Data shown: Begin

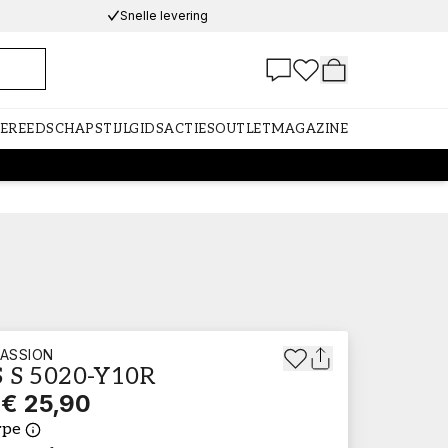
Snelle levering
GEREEDSCHAP
STIJLGIDS
ACTIES
OUTLET
MAGAZINE
ASSION
 S 5020-Y10R
€ 25,90
ype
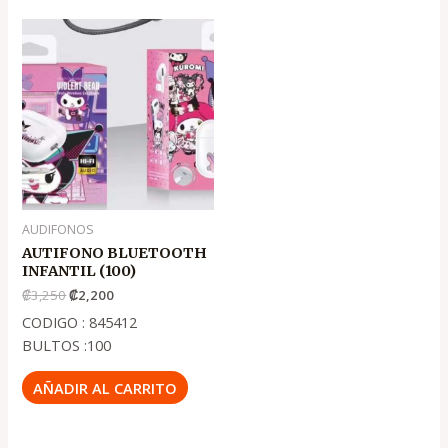
El
El
precio
precio
original
actual
era:
es:
.
.
₡3,250
₡2,200
AUDIFONOS
AUTIFONO BLUETOOTH
INFANTIL (100)
₡
3,250
₡
2,200
CODIGO : 845412
BULTOS :100
AÑADIR AL CARRITO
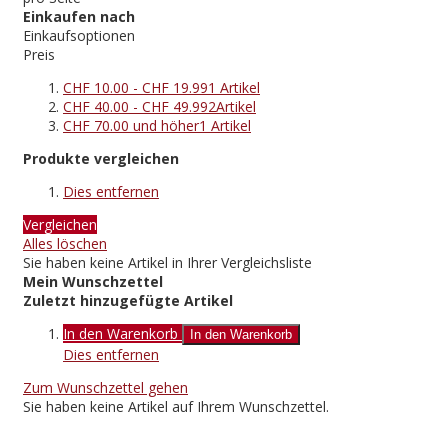
Einkaufen nach
Einkaufsoptionen
Preis
CHF 10.00
-
CHF 19.99
1
Artikel
CHF 40.00
-
CHF 49.99
2
Artikel
CHF 70.00
und höher
1
Artikel
Produkte vergleichen
Dies entfernen
Vergleichen
Alles löschen
Sie haben keine Artikel in Ihrer Vergleichsliste
Mein Wunschzettel
Zuletzt hinzugefügte Artikel
In den Warenkorb
In den Warenkorb
Dies entfernen
Zum Wunschzettel gehen
Sie haben keine Artikel auf Ihrem Wunschzettel.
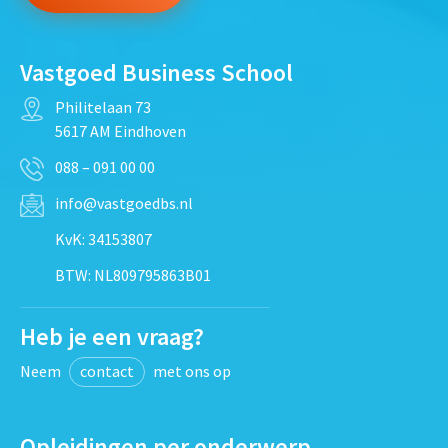
Vastgoed Business School
Philitelaan 73
5617 AM Eindhoven
088 – 091 00 00
info@vastgoedbs.nl
KvK: 34153807
BTW: NL809795863B01
Heb je een vraag?
Neem
contact
met ons op
Opleidingen per onderwerp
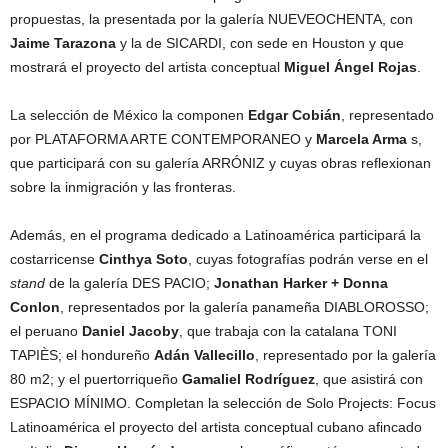
propuestas, la presentada por la galería NUEVEOCHENTA, con
Jaime Tarazona
y la de SICARDI, con sede en Houston y que
mostrará el proyecto del artista conceptual
Miguel Ángel Rojas
.
La selección de México la componen
Edgar Cobián
, representado
por PLATAFORMA ARTE CONTEMPORANEO y
Marcela Arma
s,
que participará con su galería ARRÓNIZ y cuyas obras reflexionan
sobre la inmigración y las fronteras.
Además, en el programa dedicado a Latinoamérica participará la
costarricense
Cinthya Soto
, cuyas fotografías podrán verse en el
stand
de la galería DES PACIO;
Jonathan Harker + Donna
Conlon
, representados por la galería panameña DIABLOROSSO;
el peruano
Daniel Jacoby
, que trabaja con la catalana TONI
TAPIÈS; el hondureño
Adán Vallecillo
, representado por la galería
80 m2; y el puertorriqueño
Gamaliel Rodríguez
, que asistirá con
ESPACIO MÍNIMO. Completan la selección de Solo Projects: Focus
Latinoamérica el proyecto del artista conceptual cubano afincado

Data shown: End

Although the records contain pictures, the copy should hold only their text, reproduced exactly.

Solution for this task:
Snelle levering
GEREEDSCHAP
STIJLGIDS
ACTIES
OUTLET
MAGAZINE
ASSION
 S 5020-Y10R
€ 25,90
ype
El
El
precio
precio
original
actual
era:
es:
.
.
₡3,250
₡2,200
AUDIFONOS
AUTIFONO BLUETOOTH
INFANTIL (100)
₡
3,250
₡
2,200
CODIGO : 845412
BULTOS :100
AÑADIR AL CARRITO
Einkaufen nach
Einkaufsoptionen
Preis
CHF 10.00
-
CHF 19.99
1
Artikel
CHF 40.00
-
CHF 49.99
2
Artikel
CHF 70.00
und höher
1
Artikel
Produkte vergleichen
Dies entfernen
Vergleichen
Alles löschen
Sie haben keine Artikel in Ihrer Vergleichsliste
Mein Wunschzettel
Zuletzt hinzugefügte Artikel
In den Warenkorb
In den Warenkorb
Dies entfernen
Zum Wunschzettel gehen
Sie haben keine Artikel auf Ihrem Wunschzettel.
Vastgoed Business School
Philitelaan 73
5617 AM Eindhoven
088 – 091 00 00
info@vastgoedbs.nl
KvK: 34153807
BTW: NL809795863B01
Heb je een vraag?
Neem
contact
met ons op
Opleidingen per onderwerp
propuestas, la presentada por la galería NUEVEOCHENTA, con
Jaime Tarazona
y la de SICARDI, con sede en Houston y que
mostrará el proyecto del artista conceptual
Miguel Ángel Rojas
.
La selección de México la componen
Edgar Cobián
, representado
por PLATAFORMA ARTE CONTEMPORANEO y
Marcela Arma
s,
que participará con su galería ARRÓNIZ y cuyas obras reflexionan
sobre la inmigración y las fronteras.
Además, en el programa dedicado a Latinoamérica participará la
costarricense
Cinthya Soto
, cuyas fotografías podrán verse en el
stand
de la galería DES PACIO;
Jonathan Harker + Donna
Conlon
, representados por la galería panameña DIABLOROSSO;
el peruano
Daniel Jacoby
, que trabaja con la catalana TONI
TAPIÈS; el hondureño
Adán Vallecillo
, representado por la galería
80 m2; y el puertorriqueño
Gamaliel Rodríguez
, que asistirá con
ESPACIO MÍNIMO. Completan la selección de Solo Projects: Focus
Latinoamérica el proyecto del artista conceptual cubano afincado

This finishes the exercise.